DHAKA: Myanmar's navy claimed that they have discovered more than 100 migrants men stranded for nearly a month on a southern island and rescued by Myanmar's Navy between June 30 and July 12.
Myanmar state media said on Tuesday.
Smugglers reportedly left the men on the island in the southernmost region of Tanintharyi in early June, reports news.vice.com.
A report by Myanmar state media outlet Global New Light claimed all the migrants on the island are Bengali, from neighboring Bangladesh.
"Some said they were forcibly taken from their country" the report says, "while others reported having been enticed by human traffickers to work in Malaysia."
Officials at the Bangladesh embassy in Yangon said the Myanmar government had not contacted them about the migrants.
"We have just received the news from the media," Tareque Mohammed, the deputy chief of mission, told the media. "We have received no confirmation from the Ministry of Foreign Affairs."

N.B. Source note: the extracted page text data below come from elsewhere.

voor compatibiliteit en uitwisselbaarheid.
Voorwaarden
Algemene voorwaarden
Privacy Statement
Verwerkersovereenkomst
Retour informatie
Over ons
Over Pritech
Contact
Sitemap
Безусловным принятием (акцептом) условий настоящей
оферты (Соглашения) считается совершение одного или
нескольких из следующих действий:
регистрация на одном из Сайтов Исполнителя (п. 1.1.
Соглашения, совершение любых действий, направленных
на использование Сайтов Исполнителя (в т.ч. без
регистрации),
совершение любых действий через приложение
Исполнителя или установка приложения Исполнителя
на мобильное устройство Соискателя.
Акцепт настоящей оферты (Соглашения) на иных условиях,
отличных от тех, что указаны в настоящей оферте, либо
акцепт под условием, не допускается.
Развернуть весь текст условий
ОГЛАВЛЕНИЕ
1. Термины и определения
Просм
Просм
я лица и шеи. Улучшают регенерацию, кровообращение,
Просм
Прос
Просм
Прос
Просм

In May, it was estimated that more than 60,000 people had taken to the open sea in Southeast Asia in pursuit of better lives, including Muslim Rohingya fleeing systematic persecution in Myanmar and Bangladeshis fleeing poverty.

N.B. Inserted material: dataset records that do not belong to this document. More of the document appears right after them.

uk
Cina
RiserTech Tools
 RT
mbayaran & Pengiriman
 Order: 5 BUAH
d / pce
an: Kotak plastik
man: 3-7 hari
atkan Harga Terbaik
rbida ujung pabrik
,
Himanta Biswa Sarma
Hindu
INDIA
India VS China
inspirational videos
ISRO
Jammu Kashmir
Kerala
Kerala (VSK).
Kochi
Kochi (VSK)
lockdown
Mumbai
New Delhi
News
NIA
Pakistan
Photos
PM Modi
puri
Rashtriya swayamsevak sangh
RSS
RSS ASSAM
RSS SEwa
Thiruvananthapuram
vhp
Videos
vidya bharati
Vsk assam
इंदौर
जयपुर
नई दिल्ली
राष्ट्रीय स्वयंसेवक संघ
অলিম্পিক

The majority of Rohingya are rendered stateless under a 1982 law which denies their claim to Burmese — now Myanmar — citizenship.
According to a report by Human Rights Watch, the Myanmar government and society "openly considers the Rohingya to be illegal immigrants from what is now Bangladesh and not a distinct "national race" of Burma”.
Myanmar official statements refer to them as "Bengali", the "so-called Rohingya" or "kalar”, a racial slur.
Human Rights Watch also describes the attacks on Rohingya communities in the Arakan region, which began in 2012, as tantamount to "crimes against humanity carried out as part of a campaign of ethnic cleansing”.